* TRECHO DO DOCUMENTO *
________________________
3.5.07


Mística e Espiritualidade: Dimensões esquecidas, mas necessárias.(1)
Elisandro Rodrigues(2)


Me levanto pela manhã, com uma sede. Tomo água, mas não é esta a minha sede, passo pela sala, vejo no canto da sala o nosso ambiente de oração. Um tapete, algumas almofadas, uma vela com essência de canela, uma bandeira da Pastoral da Juventude, em cima dela algumas sementes, um barquinho, uma bíblia e o Ofício Divino da Juventude. Sento no tapete e minha sede parece ser de oração.
Não é todos os dias que sinto esta ânsia de rezar, não são todos os dias que dá está vontade nas pessoas de falar com Deus. Pego meu livro de orações, e começo a interiorizar-me preparando-me para este momento de espiritualidade que o Ofício Divino da Juventude me proporciona. Fico a refletir o por que as pessoas rezam, qual é a mística que faz com que as pessoas sintam esta necessidade de rezar. Me perguntando começo cantando o mantra da manhã: "Amanheceu é um novo dia, bendito seja Deus quanta alegria". Cada manhã que chega, cada dia novo é uma benção na vida das pessoas, mas se não entendermos como tal não será, se nos levantamos já pensando no dia chato que teremos, assim ele será. "Bendito seja Deus, quanta alegria". Que alegria busco neste dia? O que me faz feliz neste dia? O que me move a cantar, a rezar, a Ser-Humano? Qual a importância da mística e da espiritualidade, para que isso?
São muitas as perguntas que passam por minha cabeça nos poucos segundos que entôo o mantra inicial. Faço a abertura cantando "Estes lábios meus vem abrir senhor, canta a minha boca sempre o teu louvor....Céus e terras dancem de tanta alegria! Deus com sua justiça nos governa e guia!..." . A alegria está presente quando estamos apaixonados, quando amamos. Será que a mística e a espiritualidade é a manifestação do amor? Com esta pergunta passo para a Recordação da vida que o Ofício propõe, momento de pensar e de refletir sobre a nossa vida.
Ouso neste momento "definir a mística como a força espiritual capaz de desenvolver um processo que culmina na união do mistério humano com o mistério divino."(3)
________________________
* ITENS *
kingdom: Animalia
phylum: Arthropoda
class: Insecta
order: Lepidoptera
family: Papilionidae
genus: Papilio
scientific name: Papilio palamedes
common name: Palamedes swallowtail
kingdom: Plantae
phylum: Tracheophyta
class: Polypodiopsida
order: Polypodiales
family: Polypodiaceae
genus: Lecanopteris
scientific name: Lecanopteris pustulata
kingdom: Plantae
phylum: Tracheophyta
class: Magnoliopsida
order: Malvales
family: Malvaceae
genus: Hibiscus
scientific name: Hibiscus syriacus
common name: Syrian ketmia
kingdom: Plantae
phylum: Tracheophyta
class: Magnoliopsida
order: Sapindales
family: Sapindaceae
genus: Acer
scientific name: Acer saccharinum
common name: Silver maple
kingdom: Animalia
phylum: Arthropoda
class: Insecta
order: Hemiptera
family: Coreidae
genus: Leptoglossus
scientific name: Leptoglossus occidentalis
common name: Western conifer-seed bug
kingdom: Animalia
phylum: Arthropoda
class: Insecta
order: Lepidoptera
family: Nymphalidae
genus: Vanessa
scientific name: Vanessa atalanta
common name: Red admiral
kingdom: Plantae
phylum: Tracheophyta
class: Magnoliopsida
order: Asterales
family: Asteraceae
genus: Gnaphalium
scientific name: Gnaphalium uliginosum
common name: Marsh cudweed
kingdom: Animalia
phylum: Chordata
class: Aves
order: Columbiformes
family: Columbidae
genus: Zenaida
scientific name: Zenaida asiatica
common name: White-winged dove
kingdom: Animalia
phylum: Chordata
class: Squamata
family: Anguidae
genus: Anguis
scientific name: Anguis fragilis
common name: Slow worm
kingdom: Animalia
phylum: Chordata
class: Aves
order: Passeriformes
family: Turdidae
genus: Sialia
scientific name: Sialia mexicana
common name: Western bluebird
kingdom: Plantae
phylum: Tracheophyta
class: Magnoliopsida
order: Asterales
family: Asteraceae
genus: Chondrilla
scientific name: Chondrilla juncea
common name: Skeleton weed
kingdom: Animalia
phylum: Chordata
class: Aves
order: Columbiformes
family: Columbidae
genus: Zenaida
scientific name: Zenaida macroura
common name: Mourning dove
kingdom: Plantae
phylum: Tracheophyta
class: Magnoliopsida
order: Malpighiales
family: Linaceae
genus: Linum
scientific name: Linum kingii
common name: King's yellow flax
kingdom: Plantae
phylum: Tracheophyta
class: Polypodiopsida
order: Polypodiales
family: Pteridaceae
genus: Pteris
________________________
* TAREFA *
Reproduza fielmente a passagem do texto sobre mística e espiritualidade entre "Mística e Espiritualidade: Dimensões" e "ser de oração.", inclusive. As linhas não têm relação com o texto sobre mística e espiritualidade.

* RESOLUÇÃO *
Mística e Espiritualidade: Dimensões esquecidas, mas necessárias.(1)
Elisandro Rodrigues(2)


Me levanto pela manhã, com uma sede. Tomo água, mas não é esta a minha sede, passo pela sala, vejo no canto da sala o nosso ambiente de oração. Um tapete, algumas almofadas, uma vela com essência de canela, uma bandeira da Pastoral da Juventude, em cima dela algumas sementes, um barquinho, uma bíblia e o Ofício Divino da Juventude. Sento no tapete e minha sede parece ser de oração.